残薬調整ツール:適切な処方日数の算出と疑義照会サポート
残薬調整は、医療費の削減やアドヒアランスの把握において極めて重要です。患者様が持参した残薬数から「あと何日分使えるか」を逆算し、本来の処方日数から差し引くべき日数を即座に算出します。
計算ロジックの解説
■ 残薬による「調剤可能日数」の算出
手元の残薬を1日量で割り、小数点以下を切り捨てます(端数は数えないため)。
計算式: floor( 残薬数 ÷ 1日量 )
■ 最終的な「処方日数」の決定
医師が予定していた本来の日数から、上記の調剤可能日数を差し引きます。
計算式: 本来の日数 - 調剤可能日数
臨床実務での活用・注意点
1. 調整の可否: 処方箋に「残薬を確認し、処方日数を調整して差し支えない」という医師の指示(チェック)があるか確認してください。指示がない場合は、原則として疑義照会が必要です。
2. 服薬状況の確認: なぜ薬が余ったのか(飲み忘れ、体調不良による自己中断など)の背景を確認し、今後の服薬支援に活かすことが重要です。

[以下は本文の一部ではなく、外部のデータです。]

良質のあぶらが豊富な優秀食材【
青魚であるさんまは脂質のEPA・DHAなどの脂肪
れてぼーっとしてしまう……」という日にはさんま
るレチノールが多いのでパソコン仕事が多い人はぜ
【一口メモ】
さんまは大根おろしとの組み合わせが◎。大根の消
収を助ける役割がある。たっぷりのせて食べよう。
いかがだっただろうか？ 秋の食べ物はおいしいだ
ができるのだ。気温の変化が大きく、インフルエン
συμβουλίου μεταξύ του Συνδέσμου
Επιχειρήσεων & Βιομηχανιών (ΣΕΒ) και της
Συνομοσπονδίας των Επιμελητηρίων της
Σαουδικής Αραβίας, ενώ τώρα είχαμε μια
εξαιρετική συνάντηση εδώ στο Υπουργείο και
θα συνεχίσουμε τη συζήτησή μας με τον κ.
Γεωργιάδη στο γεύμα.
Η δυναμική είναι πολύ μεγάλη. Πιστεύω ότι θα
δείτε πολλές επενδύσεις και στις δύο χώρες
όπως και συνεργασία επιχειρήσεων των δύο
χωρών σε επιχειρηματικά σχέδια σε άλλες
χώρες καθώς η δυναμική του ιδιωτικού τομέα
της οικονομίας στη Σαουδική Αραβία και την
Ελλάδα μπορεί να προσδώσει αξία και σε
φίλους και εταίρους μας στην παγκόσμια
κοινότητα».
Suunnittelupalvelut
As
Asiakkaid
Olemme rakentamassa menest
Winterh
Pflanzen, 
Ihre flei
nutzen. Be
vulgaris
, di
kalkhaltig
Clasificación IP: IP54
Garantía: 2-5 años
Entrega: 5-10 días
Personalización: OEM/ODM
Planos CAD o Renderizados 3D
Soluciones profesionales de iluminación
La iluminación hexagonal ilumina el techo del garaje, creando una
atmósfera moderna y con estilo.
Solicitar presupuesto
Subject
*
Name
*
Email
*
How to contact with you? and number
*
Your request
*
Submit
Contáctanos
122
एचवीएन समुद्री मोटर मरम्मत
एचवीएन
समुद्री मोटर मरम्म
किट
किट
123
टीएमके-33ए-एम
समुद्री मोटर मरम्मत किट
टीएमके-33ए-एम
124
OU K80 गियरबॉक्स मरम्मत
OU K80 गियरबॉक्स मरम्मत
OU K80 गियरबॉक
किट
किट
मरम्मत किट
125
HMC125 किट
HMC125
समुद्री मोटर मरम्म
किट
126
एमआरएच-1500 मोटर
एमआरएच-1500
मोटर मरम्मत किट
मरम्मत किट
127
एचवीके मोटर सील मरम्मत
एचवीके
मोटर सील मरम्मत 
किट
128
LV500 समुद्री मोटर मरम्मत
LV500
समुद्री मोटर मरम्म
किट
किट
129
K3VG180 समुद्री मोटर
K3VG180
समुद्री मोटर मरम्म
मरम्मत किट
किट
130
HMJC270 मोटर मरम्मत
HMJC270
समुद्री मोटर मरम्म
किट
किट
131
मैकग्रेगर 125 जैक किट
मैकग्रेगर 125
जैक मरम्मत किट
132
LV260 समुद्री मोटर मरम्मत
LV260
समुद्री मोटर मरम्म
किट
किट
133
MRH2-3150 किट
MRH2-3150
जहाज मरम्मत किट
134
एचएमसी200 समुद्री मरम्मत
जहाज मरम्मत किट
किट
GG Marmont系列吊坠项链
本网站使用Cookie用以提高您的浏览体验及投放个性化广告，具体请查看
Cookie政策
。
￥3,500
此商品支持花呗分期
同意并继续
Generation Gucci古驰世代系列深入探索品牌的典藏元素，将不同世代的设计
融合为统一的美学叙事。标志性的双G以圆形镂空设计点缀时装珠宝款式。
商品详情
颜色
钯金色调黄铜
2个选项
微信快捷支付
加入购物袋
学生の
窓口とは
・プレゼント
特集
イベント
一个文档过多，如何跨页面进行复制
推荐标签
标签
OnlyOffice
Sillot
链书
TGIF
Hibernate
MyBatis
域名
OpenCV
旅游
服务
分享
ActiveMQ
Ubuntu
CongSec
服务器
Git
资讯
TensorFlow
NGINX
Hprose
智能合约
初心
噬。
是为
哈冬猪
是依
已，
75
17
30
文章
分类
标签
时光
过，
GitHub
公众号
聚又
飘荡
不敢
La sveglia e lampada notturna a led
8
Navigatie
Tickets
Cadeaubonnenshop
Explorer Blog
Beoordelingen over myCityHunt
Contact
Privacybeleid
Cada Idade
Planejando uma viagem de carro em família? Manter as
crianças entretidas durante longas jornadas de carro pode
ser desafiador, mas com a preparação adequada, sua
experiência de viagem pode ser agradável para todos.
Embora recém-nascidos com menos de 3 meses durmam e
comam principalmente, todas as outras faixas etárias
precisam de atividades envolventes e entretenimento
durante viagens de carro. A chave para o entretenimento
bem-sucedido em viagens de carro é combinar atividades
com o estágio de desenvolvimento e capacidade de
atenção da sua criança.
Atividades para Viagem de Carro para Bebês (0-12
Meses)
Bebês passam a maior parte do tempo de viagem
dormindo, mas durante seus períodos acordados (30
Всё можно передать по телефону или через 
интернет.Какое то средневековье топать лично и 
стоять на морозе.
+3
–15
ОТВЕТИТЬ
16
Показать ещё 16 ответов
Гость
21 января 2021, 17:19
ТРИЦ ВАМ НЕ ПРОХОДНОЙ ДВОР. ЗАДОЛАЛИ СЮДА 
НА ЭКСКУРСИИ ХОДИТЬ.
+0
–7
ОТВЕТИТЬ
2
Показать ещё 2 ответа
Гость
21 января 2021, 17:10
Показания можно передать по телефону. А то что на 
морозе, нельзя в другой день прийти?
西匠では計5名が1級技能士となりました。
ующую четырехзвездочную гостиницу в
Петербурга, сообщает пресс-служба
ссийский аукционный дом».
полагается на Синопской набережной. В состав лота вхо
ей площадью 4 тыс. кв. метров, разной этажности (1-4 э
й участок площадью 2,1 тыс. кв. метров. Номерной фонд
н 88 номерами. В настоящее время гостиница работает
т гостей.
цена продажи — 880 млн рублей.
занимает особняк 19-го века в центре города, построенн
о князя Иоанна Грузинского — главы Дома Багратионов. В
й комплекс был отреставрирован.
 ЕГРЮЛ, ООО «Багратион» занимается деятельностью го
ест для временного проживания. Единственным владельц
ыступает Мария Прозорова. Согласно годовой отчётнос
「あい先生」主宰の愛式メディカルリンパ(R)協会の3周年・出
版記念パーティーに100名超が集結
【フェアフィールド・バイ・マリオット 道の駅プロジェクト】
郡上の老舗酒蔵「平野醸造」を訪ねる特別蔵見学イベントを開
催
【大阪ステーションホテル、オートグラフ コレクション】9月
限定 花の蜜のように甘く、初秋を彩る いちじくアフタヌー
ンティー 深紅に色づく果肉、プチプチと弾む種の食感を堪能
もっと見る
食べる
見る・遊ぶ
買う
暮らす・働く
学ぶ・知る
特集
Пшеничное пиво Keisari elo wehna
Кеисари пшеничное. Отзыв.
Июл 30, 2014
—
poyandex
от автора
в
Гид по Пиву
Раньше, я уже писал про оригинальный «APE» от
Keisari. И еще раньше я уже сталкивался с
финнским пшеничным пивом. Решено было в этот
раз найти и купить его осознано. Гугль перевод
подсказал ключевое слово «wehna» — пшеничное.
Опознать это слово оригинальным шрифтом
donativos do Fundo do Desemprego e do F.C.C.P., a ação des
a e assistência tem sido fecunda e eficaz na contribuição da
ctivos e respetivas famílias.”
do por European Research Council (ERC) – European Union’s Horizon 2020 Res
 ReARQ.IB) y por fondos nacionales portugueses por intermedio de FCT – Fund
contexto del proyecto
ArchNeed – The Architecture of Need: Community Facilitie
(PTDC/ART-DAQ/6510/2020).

3. 特殊な用法への対応: 隔日投与や頓服薬については、単純な1日量での計算が難しいため、手動での再確認を推奨します。
残薬調整のフロー例
- 残薬数のカウント(患者持参・聴取)
- 本ツールで「調整後の日数」を算出
- 医師への報告または疑義照会
- 処方変更・調剤・服薬指導
薬剤師による患者説明のポイント
- ・経済的メリット
「お薬を無駄なく使うことで、今回のお支払額もこれだけ抑えられます」と伝えることで、患者様のモチベーションに繋がります。 - ・次回の調整
「次回は〇月〇日頃に受診されると、ちょうどお薬がなくなる計算です」と具体的な受診目安を伝えましょう。